30 Aug 2015

Pay Gap? Women Earn MORE Than Men Till Their 40s: 20-Something Women Have Been Paid More Than Men In The Same Age Group Over The Last Decade

By Mike Buchanan: The piece I link to most in relation to the gender pay gap is one by William Collins – here – which showed that there is no gender pay gap between the ages of 18 and 40, despite two-thirds of public sector employees being women (72% funded by male income tax payers), and two-thirds of private sector employees being men (not reliant on a penny of income tax paid by women, nor men, for that matter).
Our thanks to Mike for this.
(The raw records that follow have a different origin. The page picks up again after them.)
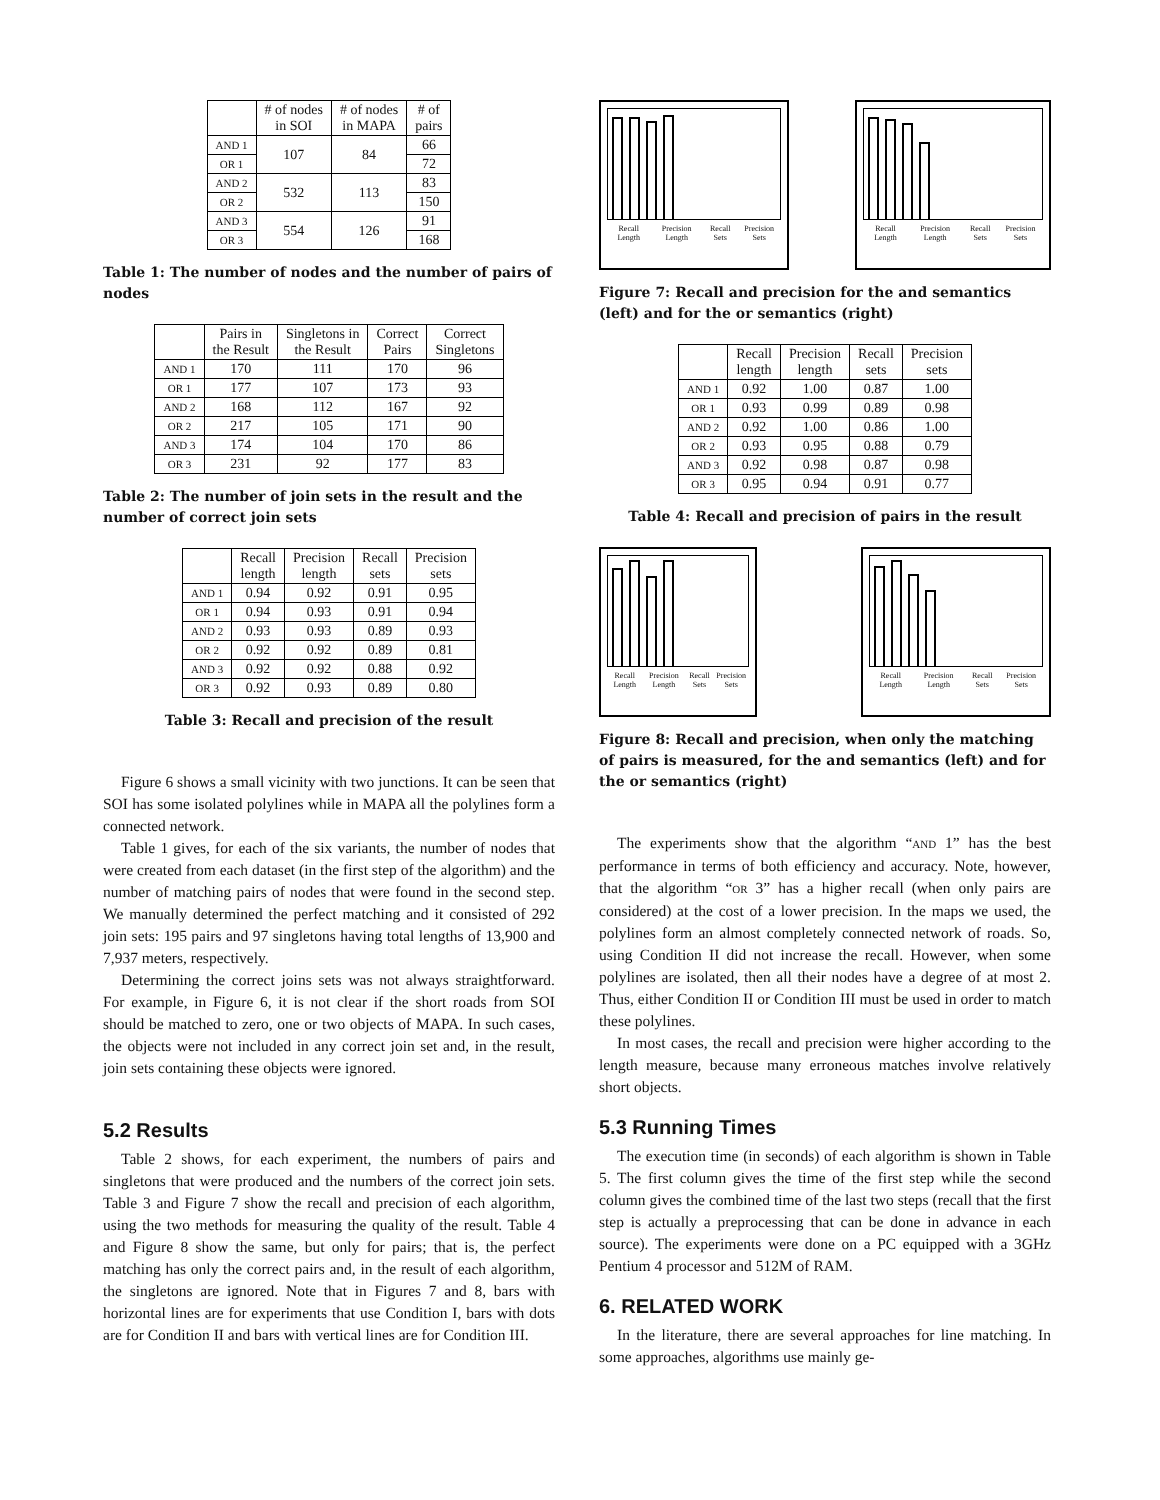| | # of nodes in SOI | # of nodes in MAPA | # of pairs |
| --- | --- | --- | --- |
| AND 1 | 107 | 84 | 66 |
| OR 1 | | | 72 |
| AND 2 | 532 | 113 | 83 |
| OR 2 | | | 150 |
| AND 3 | 554 | 126 | 91 |
| OR 3 | | | 168 |
Table 1: The number of nodes and the number of pairs of nodes
| | Pairs in the Result | Singletons in the Result | Correct Pairs | Correct Singletons |
| --- | --- | --- | --- | --- |
| AND 1 | 170 | 111 | 170 | 96 |
| OR 1 | 177 | 107 | 173 | 93 |
| AND 2 | 168 | 112 | 167 | 92 |
| OR 2 | 217 | 105 | 171 | 90 |
| AND 3 | 174 | 104 | 170 | 86 |
| OR 3 | 231 | 92 | 177 | 83 |
Table 2: The number of join sets in the result and the number of correct join sets
| | Recall length | Precision length | Recall sets | Precision sets |
| --- | --- | --- | --- | --- |
| AND 1 | 0.94 | 0.92 | 0.91 | 0.95 |
| OR 1 | 0.94 | 0.93 | 0.91 | 0.94 |
| AND 2 | 0.93 | 0.93 | 0.89 | 0.93 |
| OR 2 | 0.92 | 0.92 | 0.89 | 0.81 |
| AND 3 | 0.92 | 0.92 | 0.88 | 0.92 |
| OR 3 | 0.92 | 0.93 | 0.89 | 0.80 |
Table 3: Recall and precision of the result
Figure 6 shows a small vicinity with two junctions. It can be seen that SOI has some isolated polylines while in MAPA all the polylines form a connected network.
Table 1 gives, for each of the six variants, the number of nodes that were created from each dataset (in the first step of the algorithm) and the number of matching pairs of nodes that were found in the second step. We manually determined the perfect matching and it consisted of 292 join sets: 195 pairs and 97 singletons having total lengths of 13,900 and 7,937 meters, respectively.
Determining the correct joins sets was not always straightforward. For example, in Figure 6, it is not clear if the short roads from SOI should be matched to zero, one or two objects of MAPA. In such cases, the objects were not included in any correct join set and, in the result, join sets containing these objects were ignored.
5.2 Results
Table 2 shows, for each experiment, the numbers of pairs and singletons that were produced and the numbers of the correct join sets. Table 3 and Figure 7 show the recall and precision of each algorithm, using the two methods for measuring the quality of the result. Table 4 and Figure 8 show the same, but only for pairs; that is, the perfect matching has only the correct pairs and, in the result of each algorithm, the singletons are ignored. Note that in Figures 7 and 8, bars with horizontal lines are for experiments that use Condition I, bars with dots are for Condition II and bars with vertical lines are for Condition III.
Recall Length Precision Length Recall Sets Precision Sets
Recall Length Precision Length Recall Sets Precision Sets
Figure 7: Recall and precision for the and semantics (left) and for the or semantics (right)
| | Recall length | Precision length | Recall sets | Precision sets |
| --- | --- | --- | --- | --- |
| AND 1 | 0.92 | 1.00 | 0.87 | 1.00 |
| OR 1 | 0.93 | 0.99 | 0.89 | 0.98 |
| AND 2 | 0.92 | 1.00 | 0.86 | 1.00 |
| OR 2 | 0.93 | 0.95 | 0.88 | 0.79 |
| AND 3 | 0.92 | 0.98 | 0.87 | 0.98 |
| OR 3 | 0.95 | 0.94 | 0.91 | 0.77 |
Table 4: Recall and precision of pairs in the result
Recall Length Precision Length Recall Sets Precision Sets
Recall Length Precision Length Recall Sets Precision Sets
Figure 8: Recall and precision, when only the matching of pairs is measured, for the and semantics (left) and for the or semantics (right)
The experiments show that the algorithm “AND 1” has the best performance in terms of both efficiency and accuracy. Note, however, that the algorithm “OR 3” has a higher recall (when only pairs are considered) at the cost of a lower precision. In the maps we used, the polylines form an almost completely connected network of roads. So, using Condition II did not increase the recall. However, when some polylines are isolated, then all their nodes have a degree of at most 2. Thus, either Condition II or Condition III must be used in order to match these polylines.
In most cases, the recall and precision were higher according to the length measure, because many erroneous matches involve relatively short objects.
5.3 Running Times
The execution time (in seconds) of each algorithm is shown in Table 5. The first column gives the time of the first step while the second column gives the combined time of the last two steps (recall that the first step is actually a preprocessing that can be done in advance in each source). The experiments were done on a PC equipped with a 3GHz Pentium 4 processor and 512M of RAM.
6. RELATED WORK
In the literature, there are several approaches for line matching. In some approaches, algorithms use mainly ge-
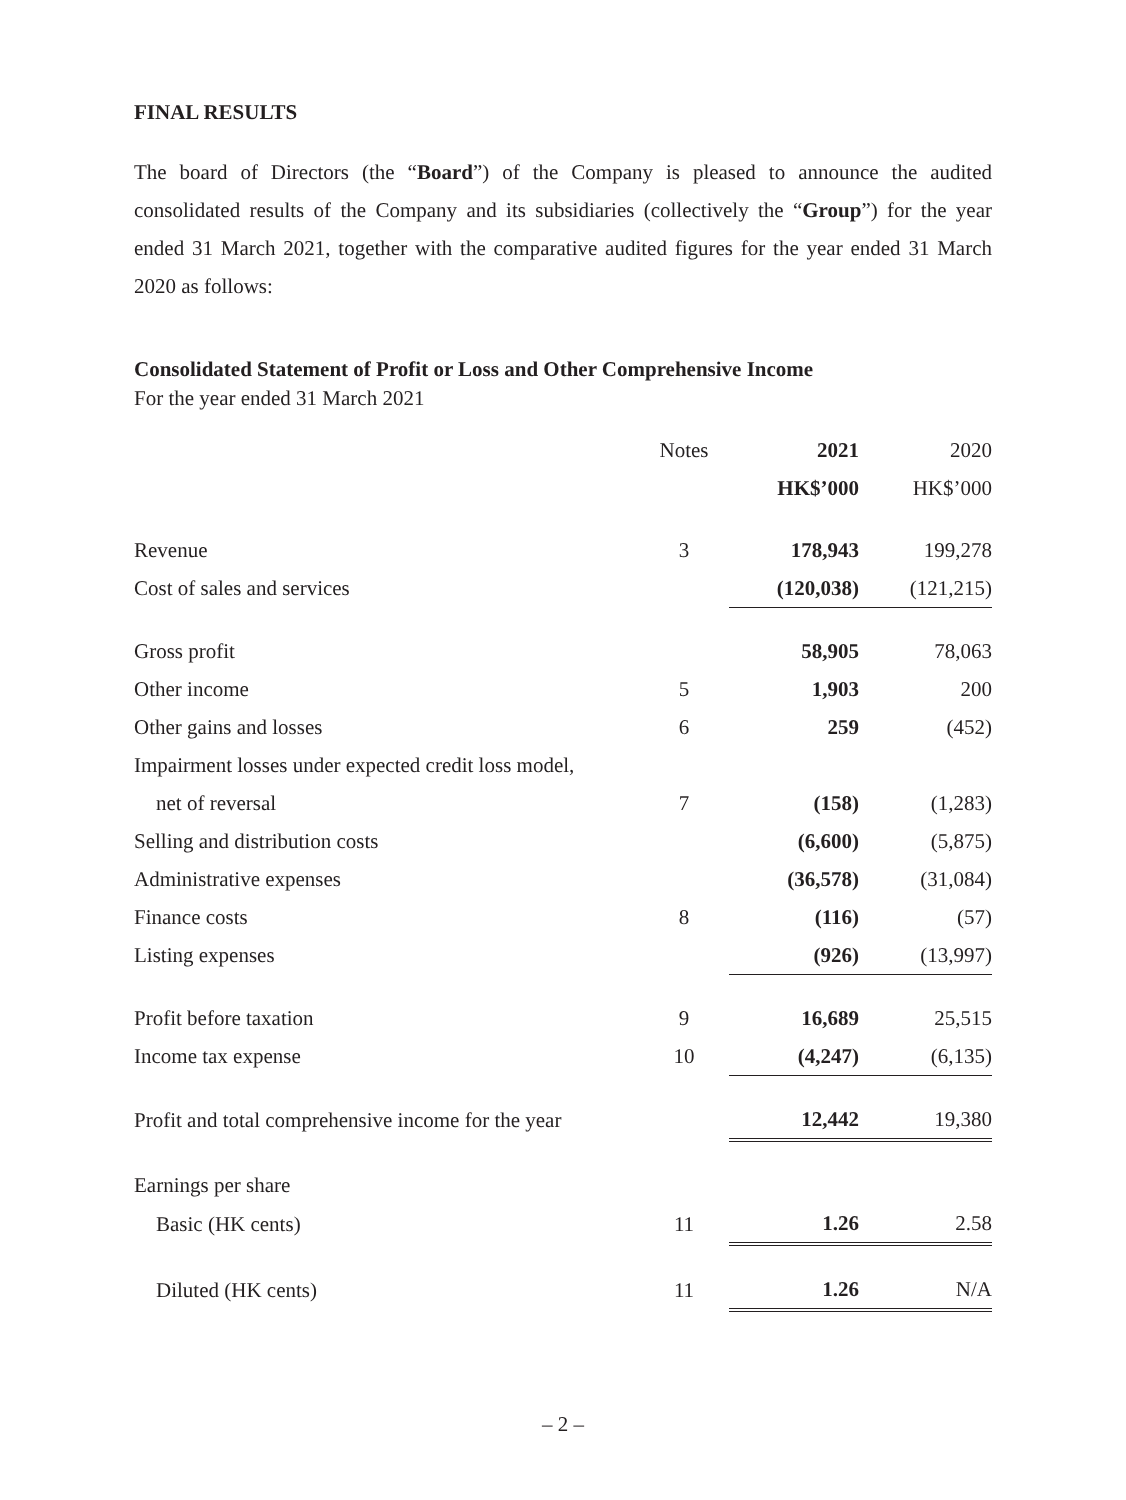FINAL RESULTS
The board of Directors (the “Board”) of the Company is pleased to announce the audited consolidated results of the Company and its subsidiaries (collectively the “Group”) for the year ended 31 March 2021, together with the comparative audited figures for the year ended 31 March 2020 as follows:
Consolidated Statement of Profit or Loss and Other Comprehensive Income
For the year ended 31 March 2021
| | Notes | 2021 | 2020 |
| --- | --- | --- | --- |
| | | HK$’000 | HK$’000 |
| Revenue | 3 | 178,943 | 199,278 |
| Cost of sales and services | | (120,038) | (121,215) |
| Gross profit | | 58,905 | 78,063 |
| Other income | 5 | 1,903 | 200 |
| Other gains and losses | 6 | 259 | (452) |
| Impairment losses under expected credit loss model, | | | |
| net of reversal | 7 | (158) | (1,283) |
| Selling and distribution costs | | (6,600) | (5,875) |
| Administrative expenses | | (36,578) | (31,084) |
| Finance costs | 8 | (116) | (57) |
| Listing expenses | | (926) | (13,997) |
| Profit before taxation | 9 | 16,689 | 25,515 |
| Income tax expense | 10 | (4,247) | (6,135) |
| Profit and total comprehensive income for the year | | 12,442 | 19,380 |
| Earnings per share | | | |
| Basic (HK cents) | 11 | 1.26 | 2.58 |
| Diluted (HK cents) | 11 | 1.26 | N/A |
– 2 –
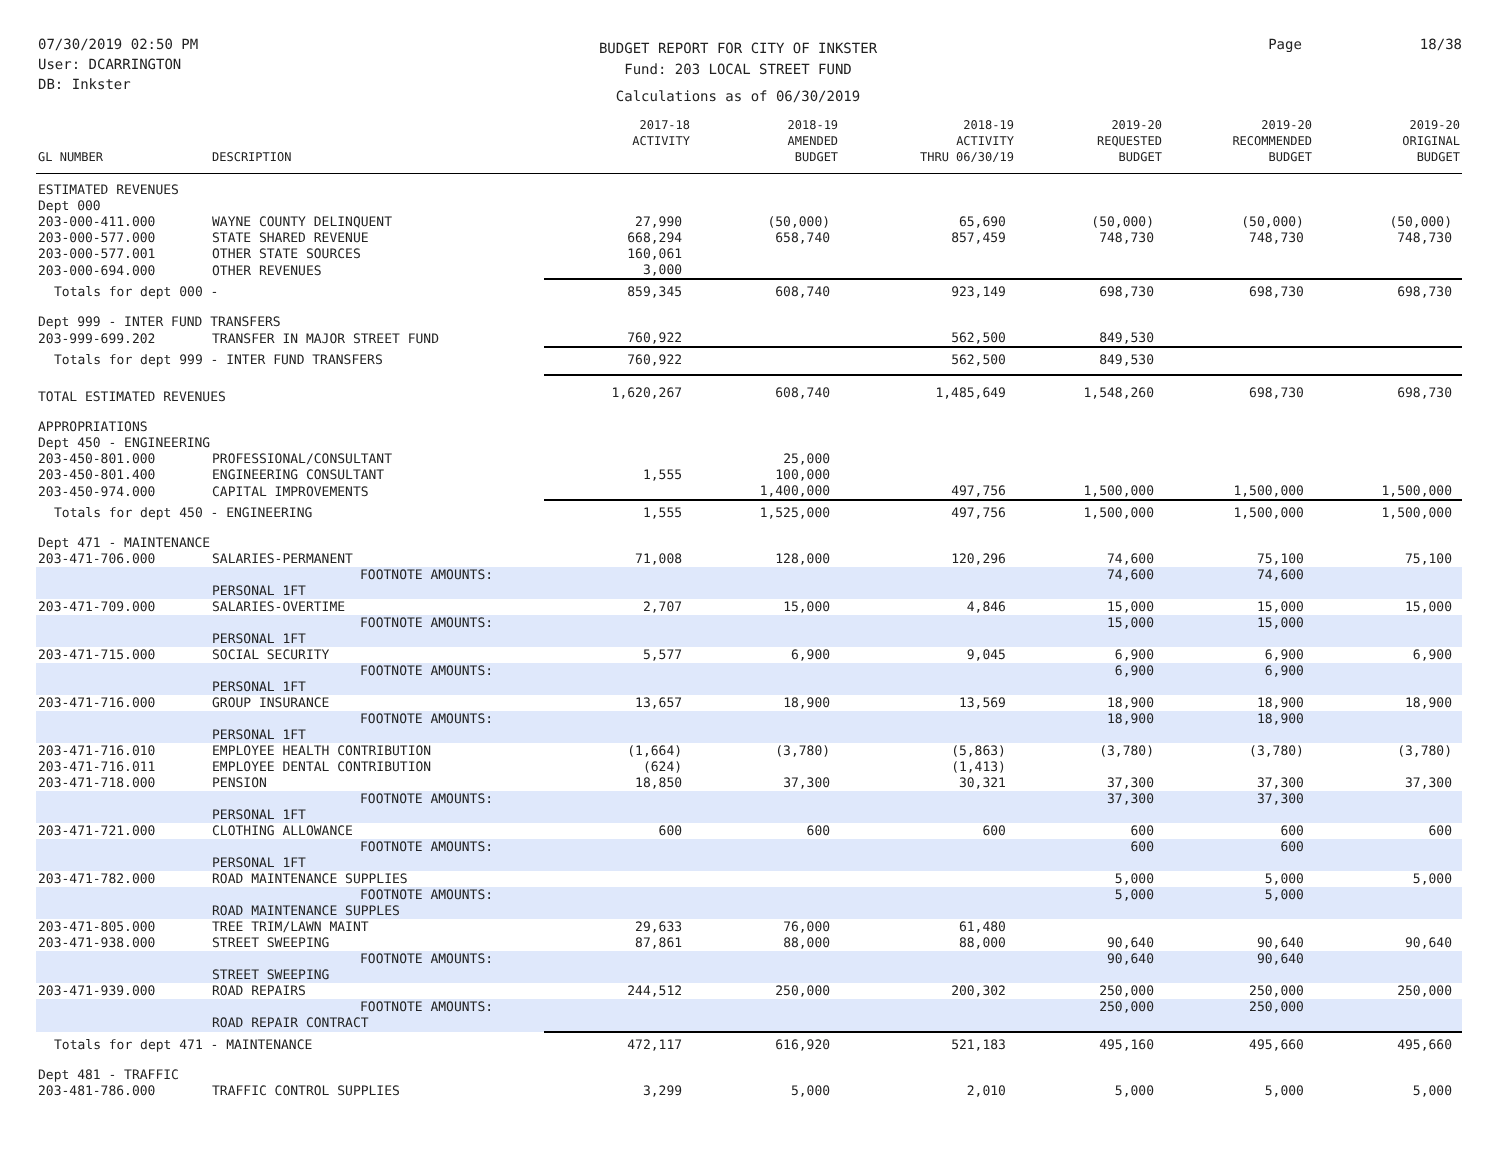07/30/2019 02:50 PM
User: DCARRINGTON
DB: Inkster
BUDGET REPORT FOR CITY OF INKSTER
Fund: 203 LOCAL STREET FUND
Calculations as of 06/30/2019
Page 18/38
| GL NUMBER | DESCRIPTION | 2017-18 ACTIVITY | 2018-19 AMENDED BUDGET | 2018-19 ACTIVITY THRU 06/30/19 | 2019-20 REQUESTED BUDGET | 2019-20 RECOMMENDED BUDGET | 2019-20 ORIGINAL BUDGET |
| --- | --- | --- | --- | --- | --- | --- | --- |
| ESTIMATED REVENUES | | | | | | | |
| Dept 000 | | | | | | | |
| 203-000-411.000 | WAYNE COUNTY DELINQUENT | 27,990 | (50,000) | 65,690 | (50,000) | (50,000) | (50,000) |
| 203-000-577.000 | STATE SHARED REVENUE | 668,294 | 658,740 | 857,459 | 748,730 | 748,730 | 748,730 |
| 203-000-577.001 | OTHER STATE SOURCES | 160,061 | | | | | |
| 203-000-694.000 | OTHER REVENUES | 3,000 | | | | | |
| Totals for dept 000 - | | 859,345 | 608,740 | 923,149 | 698,730 | 698,730 | 698,730 |
| Dept 999 - INTER FUND TRANSFERS | | | | | | | |
| 203-999-699.202 | TRANSFER IN MAJOR STREET FUND | 760,922 | | 562,500 | 849,530 | | |
| Totals for dept 999 - INTER FUND TRANSFERS | | 760,922 | | 562,500 | 849,530 | | |
| TOTAL ESTIMATED REVENUES | | 1,620,267 | 608,740 | 1,485,649 | 1,548,260 | 698,730 | 698,730 |
| APPROPRIATIONS | | | | | | | |
| Dept 450 - ENGINEERING | | | | | | | |
| 203-450-801.000 | PROFESSIONAL/CONSULTANT | | 25,000 | | | | |
| 203-450-801.400 | ENGINEERING CONSULTANT | 1,555 | 100,000 | | | | |
| 203-450-974.000 | CAPITAL IMPROVEMENTS | | 1,400,000 | 497,756 | 1,500,000 | 1,500,000 | 1,500,000 |
| Totals for dept 450 - ENGINEERING | | 1,555 | 1,525,000 | 497,756 | 1,500,000 | 1,500,000 | 1,500,000 |
| Dept 471 - MAINTENANCE | | | | | | | |
| 203-471-706.000 | SALARIES-PERMANENT | 71,008 | 128,000 | 120,296 | 74,600 | 75,100 | 75,100 |
| | FOOTNOTE AMOUNTS: | | | | 74,600 | 74,600 | |
| | PERSONAL 1FT | | | | | | |
| 203-471-709.000 | SALARIES-OVERTIME | 2,707 | 15,000 | 4,846 | 15,000 | 15,000 | 15,000 |
| | FOOTNOTE AMOUNTS: | | | | 15,000 | 15,000 | |
| | PERSONAL 1FT | | | | | | |
| 203-471-715.000 | SOCIAL SECURITY | 5,577 | 6,900 | 9,045 | 6,900 | 6,900 | 6,900 |
| | FOOTNOTE AMOUNTS: | | | | 6,900 | 6,900 | |
| | PERSONAL 1FT | | | | | | |
| 203-471-716.000 | GROUP INSURANCE | 13,657 | 18,900 | 13,569 | 18,900 | 18,900 | 18,900 |
| | FOOTNOTE AMOUNTS: | | | | 18,900 | 18,900 | |
| | PERSONAL 1FT | | | | | | |
| 203-471-716.010 | EMPLOYEE HEALTH CONTRIBUTION | (1,664) | (3,780) | (5,863) | (3,780) | (3,780) | (3,780) |
| 203-471-716.011 | EMPLOYEE DENTAL CONTRIBUTION | (624) | | (1,413) | | | |
| 203-471-718.000 | PENSION | 18,850 | 37,300 | 30,321 | 37,300 | 37,300 | 37,300 |
| | FOOTNOTE AMOUNTS: | | | | 37,300 | 37,300 | |
| | PERSONAL 1FT | | | | | | |
| 203-471-721.000 | CLOTHING ALLOWANCE | 600 | 600 | 600 | 600 | 600 | 600 |
| | FOOTNOTE AMOUNTS: | | | | 600 | 600 | |
| | PERSONAL 1FT | | | | | | |
| 203-471-782.000 | ROAD MAINTENANCE SUPPLIES | | | | 5,000 | 5,000 | 5,000 |
| | FOOTNOTE AMOUNTS: | | | | 5,000 | 5,000 | |
| | ROAD MAINTENANCE SUPPLES | | | | | | |
| 203-471-805.000 | TREE TRIM/LAWN MAINT | 29,633 | 76,000 | 61,480 | | | |
| 203-471-938.000 | STREET SWEEPING | 87,861 | 88,000 | 88,000 | 90,640 | 90,640 | 90,640 |
| | FOOTNOTE AMOUNTS: | | | | 90,640 | 90,640 | |
| | STREET SWEEPING | | | | | | |
| 203-471-939.000 | ROAD REPAIRS | 244,512 | 250,000 | 200,302 | 250,000 | 250,000 | 250,000 |
| | FOOTNOTE AMOUNTS: | | | | 250,000 | 250,000 | |
| | ROAD REPAIR CONTRACT | | | | | | |
| Totals for dept 471 - MAINTENANCE | | 472,117 | 616,920 | 521,183 | 495,160 | 495,660 | 495,660 |
| Dept 481 - TRAFFIC | | | | | | | |
| 203-481-786.000 | TRAFFIC CONTROL SUPPLIES | 3,299 | 5,000 | 2,010 | 5,000 | 5,000 | 5,000 |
For some reason known only to itself, the Daily Mail printed a comment from Sam Smethers, the Chief Executive of the Fawcett Society for the past four months. From her profile, on the Fawcett Society website:

Sam is no stranger to equalities work and issues having worked for both the Equal Opportunities Commission and the Equalities and Human Rights Commission.
What are the chances that Ms Smethers would have been a taxpayer-funded whine merchant? Her comments reported by the Daily Mail article relate to the gender gap appearing at the age of 40:


Feminist campaigners said companies should close the pay gap at older ages by offering senior jobs to part-time or job-share managers.

Sam Smethers, of the Fawcett Society, said: ‘Sadly the opposite is true. Once you get to a certain level it is a full-time role, which excludes many women from roles they would be perfectly capable of doing.’
Many women over 40 are incapable of working full-time, Ms Smethers informs us, without explaining why. The solution to the ‘problem’ is, in her whackaddodle feminist mind, two or more women job sharing in order to do the senior jobs done for many years by individual men. Yes, that makes complete sense.
Let’s sense check her assertion. During a key meeting, what if someone needs to know what decisions were made at a meeting that ‘woman #1’ attended, but it’s the turn of ‘woman #2’ to work that day? Should women #2 call woman #1, to find out? And what if woman #1 is pursuing her lady entitlement to work/life balance, and has switched off her smartphone as a result? Might there be the tiniest reduction in efficiency and effectiveness when two or more women do a job which one man used to manage? Crazy talk, I know…
Fortunately the article is redeemed by a woman talking common sense:

Patricia Morgan, an author and researcher on the family, said: ‘If the pay gap in the 20s and 30s was the other way around there would be bucketloads of experts jumping up and down demanding that we act to address this dreadful inequality. No-one seems to worry about being unfair to men.
‘This is about women and their ability to choose to have children, and to look after them themselves. There is a smack of totalitarianism about the attitude which says women cannot choose to bring up their own children rather than pursue careers.’